We demonstrate the development and validation of an immunoassay LDT with improved sensitivity for glucuronidated benzodiazepines. This LDT can detect glucuronidated benzodiazepines in clinical urine specimens and is stable for 60 days. Importantly, we were able to validate the immunoassay as an LDT by utilizing an LC-MS/MS LDT.
《VALID法案》是一项立法举措,若得以颁布,将改变美国用于临床检测的实验室自建检测方法(LDT)的监管要求。苯二氮䓬类药物主要以如劳拉西泮等葡萄糖醛酸化代谢物的形式排泄到尿液中,与美国食品药品监督管理局(FDA)批准的免疫测定法交叉反应性较差,会导致假阴性结果。通过在免疫测定试剂中添加葡萄糖醛酸酶来创建LDT,从而产生能够检测葡萄糖醛酸化代谢物的“高灵敏度”检测方法,可解决这一不足。

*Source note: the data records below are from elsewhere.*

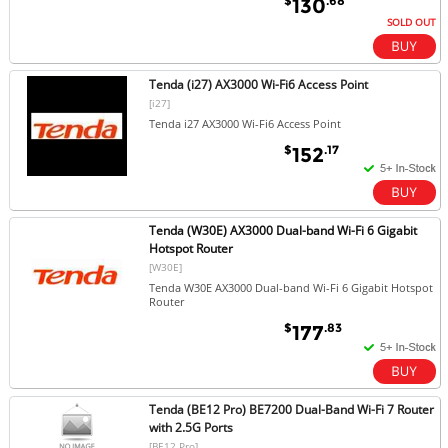
$
.68
130
SOLD OUT
Tenda (i27) AX3000 Wi-Fi6 Access Point
[i27]
Tenda i27 AX3000 Wi-Fi6 Access Point
$
.17
152
Tenda (W30E) AX3000 Dual-band Wi-Fi 6 Gigabit
Hotspot Router
[W30E]
Tenda W30E AX3000 Dual-band Wi-Fi 6 Gigabit Hotspot
Router
$
.83
177
Tenda (BE12 Pro) BE7200 Dual-Band Wi-Fi 7 Router
with 2.5G Ports
[BE12 Pro]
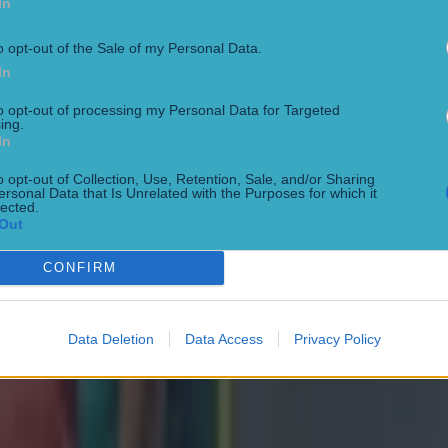
In
o opt-out of the Sale of my Personal Data.
In
to opt-out of processing my Personal Data for Targeted
ing.
In
o opt-out of Collection, Use, Retention, Sale, and/or Sharing
ersonal Data that Is Unrelated with the Purposes for which it
lected.
Out
CONFIRM
Data Deletion
Data Access
Privacy Policy
ng defeat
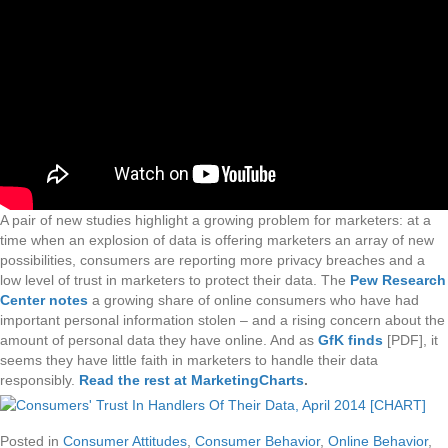
A pair of new studies highlight a growing problem for marketers: at a
time when an explosion of data is offering marketers an array of new
possibilities, consumers are reporting more privacy breaches and a
low level of trust in marketers to protect their data. The
Pew Research
Center notes
a growing share of online consumers who have had
important personal information stolen – and a rising concern about the
amount of personal data they have online. And as
GfK finds
[PDF], it
seems they have little faith in marketers to handle their data
responsibly.
Read the rest at MarketingCharts
.
Posted in
Consumer Attitudes
,
Consumer Behavior
,
Online Behavior
,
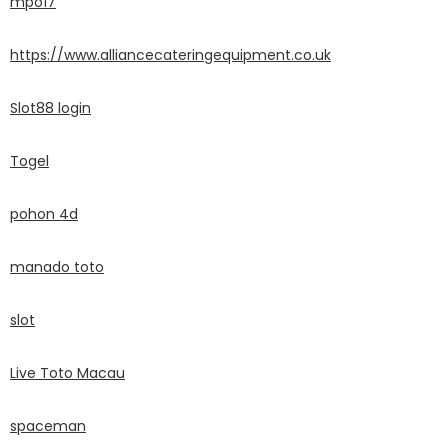
mpo17
https://www.alliancecateringequipment.co.uk
Slot88 login
Togel
pohon 4d
manado toto
slot
Live Toto Macau
spaceman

使用制造商提供的质量控制(QC)材料和葡萄糖醛酸化QC材料,评估了罗氏公司和赛默飞世尔科技公司的两种高灵敏度(HS)苯二氮䓬免疫测定法的精密度和稳定性。将这些免疫测定法与一种液相色谱 - 串联质谱(LC-MS/MS)LDT苯二氮䓬测定法直接进行比较,以使用尿液标本确定临床灵敏度/特异性(赛默飞世尔科技公司n = 82;罗氏公司n = 265)。通过分析HS LDT免疫测定法实施前后60天的临床检测结果,确定其临床影响。
HS - 赛默飞世尔科技公司和HS - 罗氏公司苯二氮䓬测定法的精密度和临床灵敏度/特异性是可接受的。HS - 赛默飞世尔科技公司免疫测定法的试剂稳定性较差,而HS - 罗氏公司免疫测定法是稳定的。将HS - 罗氏公司苯二氮䓬免疫测定法作为LDT实施后,劳拉西泮确认率增加了30倍(P值:< 0.00001)。
我们展示了一种对葡萄糖醛酸化苯二氮䓬具有更高灵敏度的免疫测定LDT的开发和验证。这种LDT能够检测临床尿液标本中的葡萄糖醛酸化苯二氮䓬,并且在60天内保持稳定。重要的是,我们通过利用LC-MS/MS LDT验证了该免疫测定法作为LDT的有效性。